§ **TEXT TO READ**
§ §
1b. Technical Motivation: While the concept of the computation tree is inherent to GNNs, we should address the sufficiency of the frequency distribution for the computation tree. Key points to explore include: Why is maintaining a high computation tree frequency distribution sufficient for effective learning? What is the distribution pattern of the computation tree, and does it exhibit a long-tail distribution?

Response: We note that the frequency distribution of computation trees is already reported in our manuscript in Fig. 1 and it is indeed a long-tail distribution. To further establish the sufficiency of frequent tree patterns, we have now dedicated an explicit section (Sec 4.4).

Sufficiency of frequent patterns: In order to establish sufficiency of frequent tree patterns in capturing the dataset characteristic, we conduct the following experiment. We train the model on the full dataset and store its weights at each epoch. Then, we freeze the model at the weights after each epoch's training and pass both the distilled dataset consisting of just the frequent tree patterns, and the full dataset. We then compute the differences between the losses as shown in Figure 5(a) (GCN) and Figure I (GCN, GAT, and GIN). The rationale behind this is that the weights of the full model recognise the patterns that are important towards minimizing the loss. Now, if the same weights continue to be effective on the distilled train set, it indicates that the distilled dataset has retained the important information. In the figure, we can see that the difference quickly approaches 00 for all the models for all the datasets, and only starts at a high value at the random initialization where the weights are not yet trained to recognize the important patterns. Furthermore, gradient descent will run more iterations on trees that it sees more often and hence infrequent trees have limited impact on the gradients. These results empirically establish the sufficiency of frequent tree patterns in capturing the majority of the dataset characteristics.

评论

2(i). Objectives: Ideally, the distillate data should mirror the distribution of the full dataset, implying that the gradients of the distillate data should align with those of the full dataset for any model (random or well-trained). It's essential to clarify that while distillation can reduce computation costs, the primary objective remains data distillation.

Response: As mentioned in our response to 1b, the frequency distribution of computation trees is long tailed. With the newly added sufficiency experiments, we now also show that the frequent trees are the patterns that are being learned by the model parameters as well (Response to 1b.). Finally in Fig. 5b and J, we also show that the train losses on full dataset and distilled datasets, with their own respective training weights, are also aligned.

2(ii). Objectives: Additionally, considering the architecture transferability for existing graph distillation methods, the advantage of model-agnostic techniques is not significant.
§ §
§ **DATA PROVIDED**
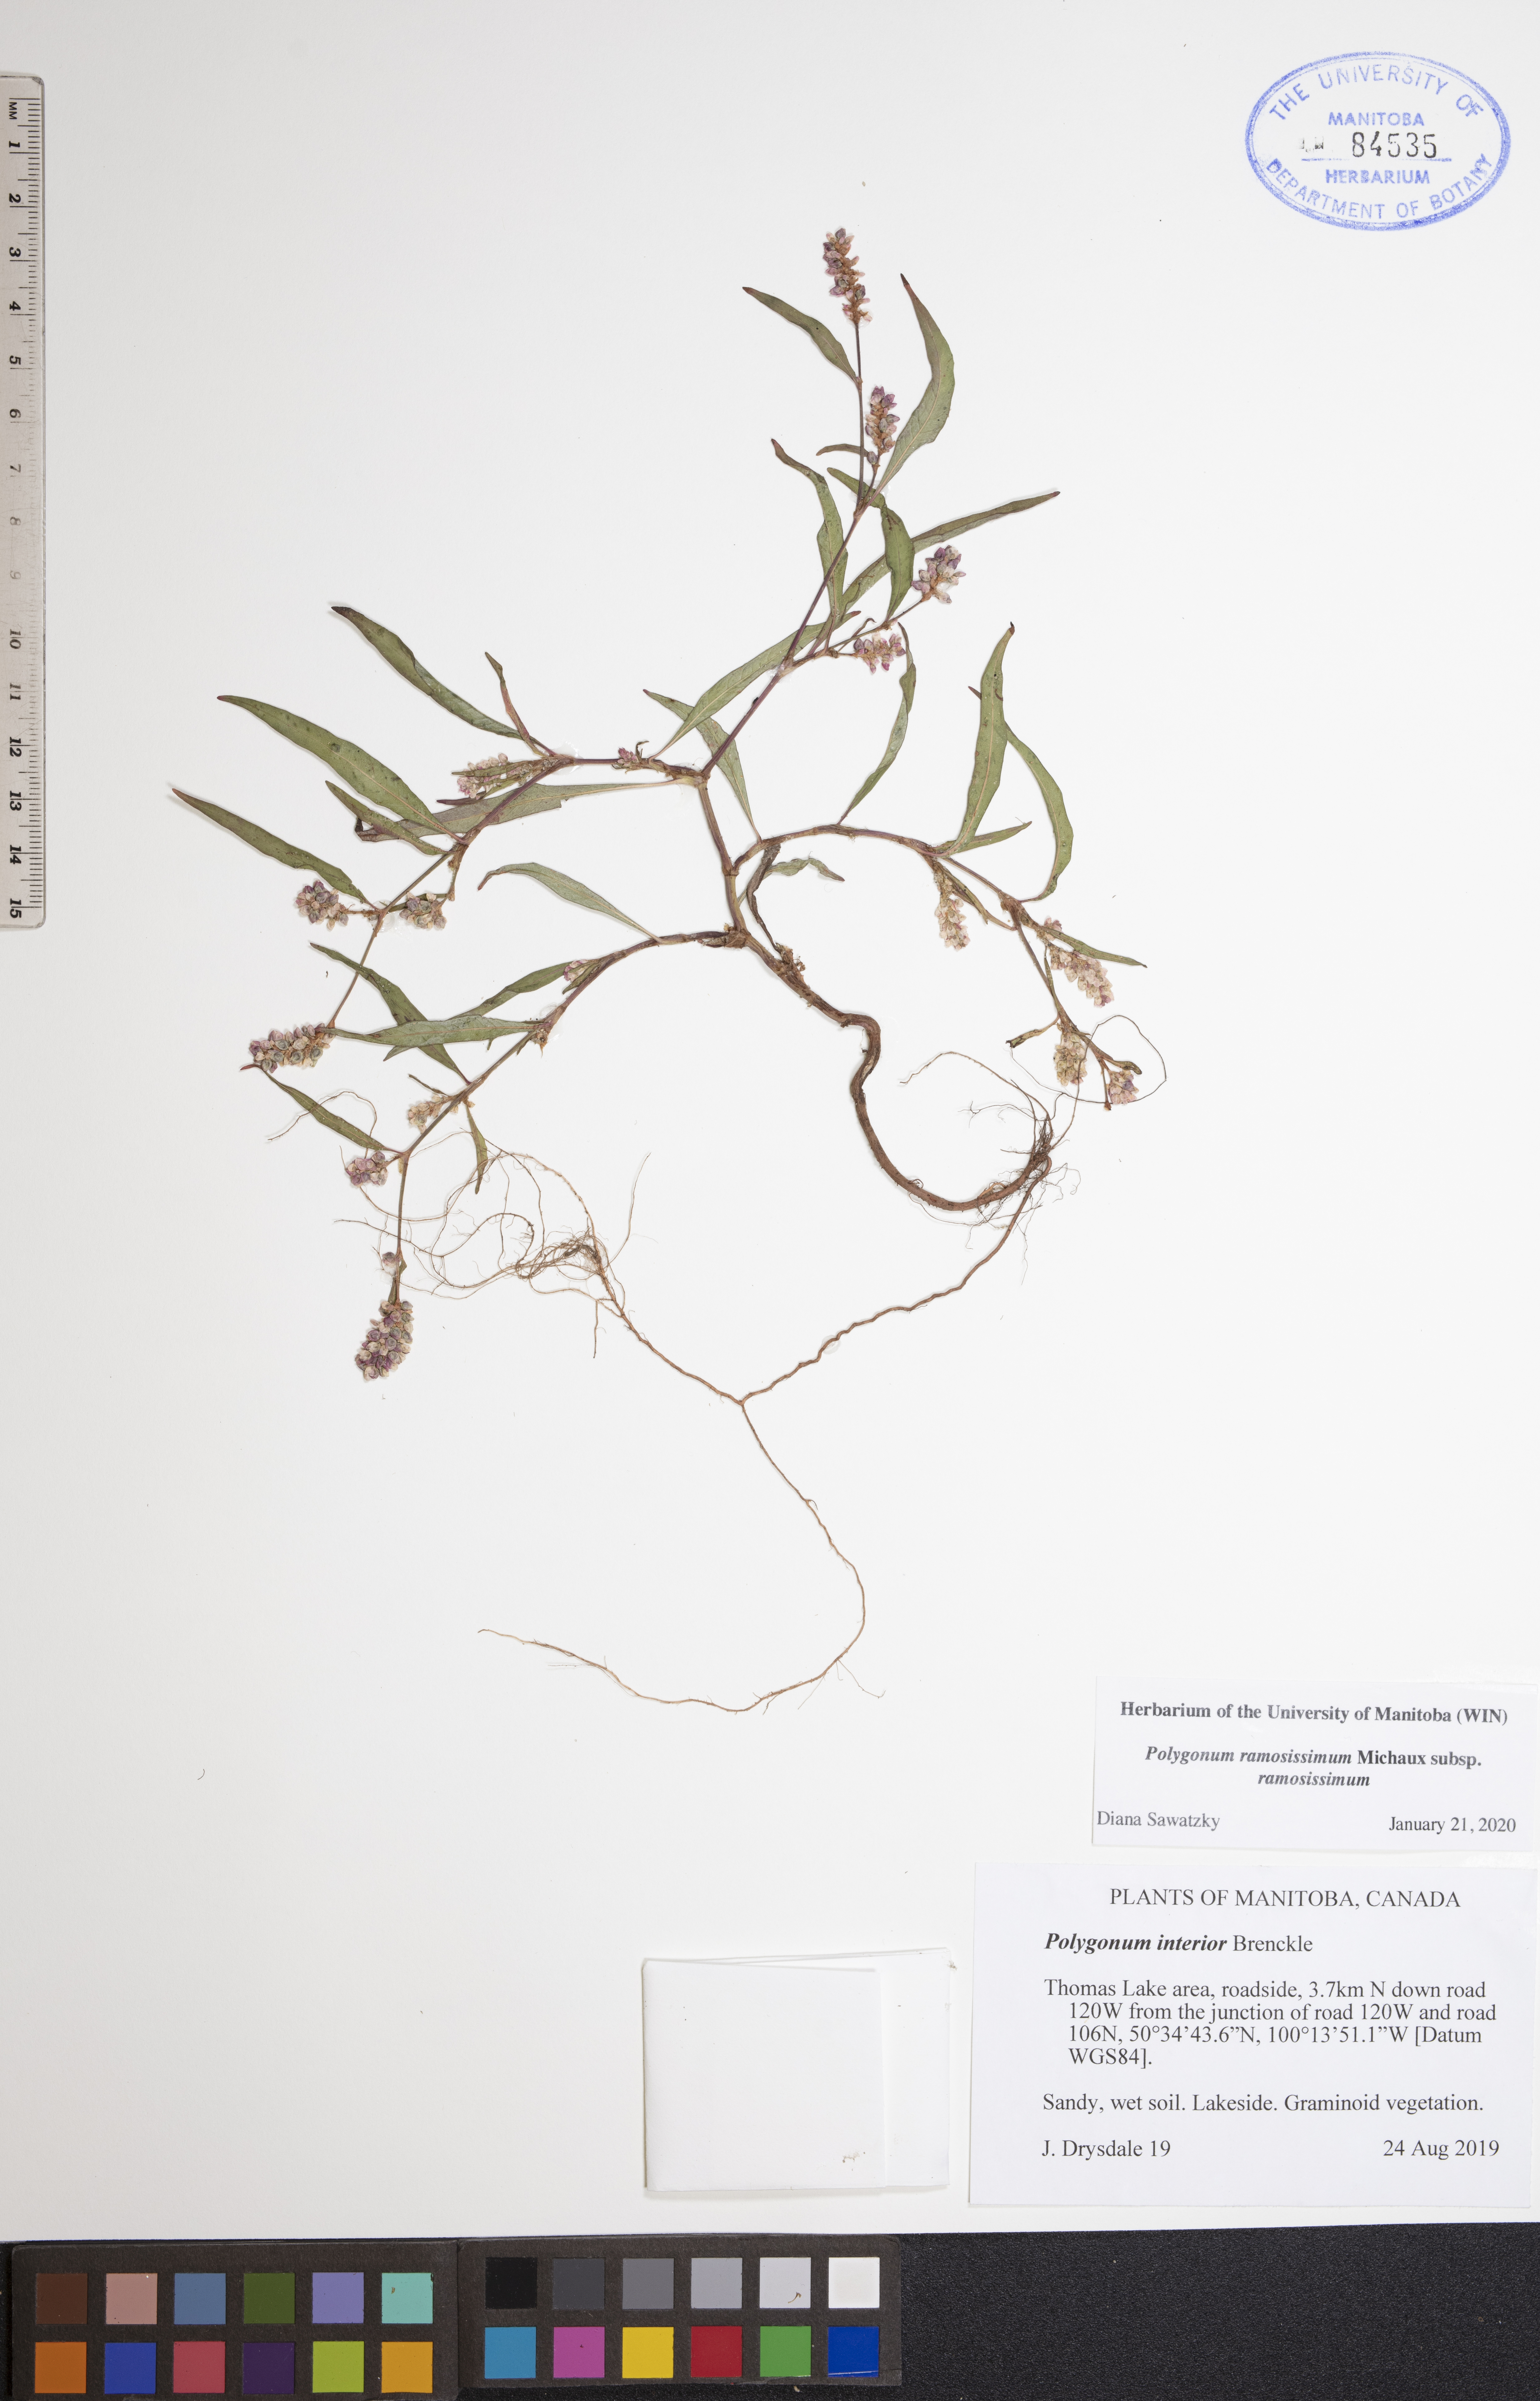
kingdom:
§ §
§ **DIRECTIONS**
Pick up the graph distillation review exchange where it stops and write what comes next. You can leave the listing aside.

§ **RESPONSE**
Response: Our manuscript includes experiments to evaluate transferability of model architectures in graph distillation. The results, reported in Table F of Appendix C, reveal there is a noticeable drop in AUCROC when the model architecture for distillation is different than the architecture used for training on the distilled dataset. The same observation has been reported in another recent work as well (See Table 3 in [1]). In KiDD [2], they theoretically establish why the distillation GNN and the training GNN needs to be same (Page 3 in KiDD). These results provide verification of why model-agnostic distillation is a problem of importance.

To better highlight these results and motivate the proposed problem, we now point to this information from the introduction itself.

  • [1] Beining Yang, Kai Wang, Qingyun Sun, Cheng Ji, Xingcheng Fu, Hao Tang, Yang You, and Jianxin Li. Does graph distillation see like vision dataset counterpart? NeurIPS, 2023*.(to appear)
  • [2] Zhe Xu, Yuzhong Chen, Menghai Pan, Huiyuan Chen, Mahashweta Das, Hao Yang, and Hanghang Tong. Kernel ridge regression-based graph dataset distillation. ACM SIGKDD, 2023

Experiments: 3a. Comprehensive Model Comparison: In evaluating baselines, it would be beneficial to perform a comprehensive comparison across various model architectures. Specifically, assessing performance across different architecture pairs would enhance the evaluation's robustness and provide insights into transferability.

Response: Our evaluation already includes performance assessment across three different GNN architectures namely- GCN, GAT, and GIN, in Table 2. The results establish the proposed technique to be superior on average and consistently ranked among the top-2 distillation algorithms across all dataset-architecture combinations.

In addition, cross architecture transferability, i.e., the situation where the architecture used for distillation is different from the one used for training and inference is also included in Appendix C. As discussed in our response to 2(ii), there is a noticeable drop in AUCROC, which is consistent with existing literature [1]. This result motivates the need for model-agnostic distillation algorithms.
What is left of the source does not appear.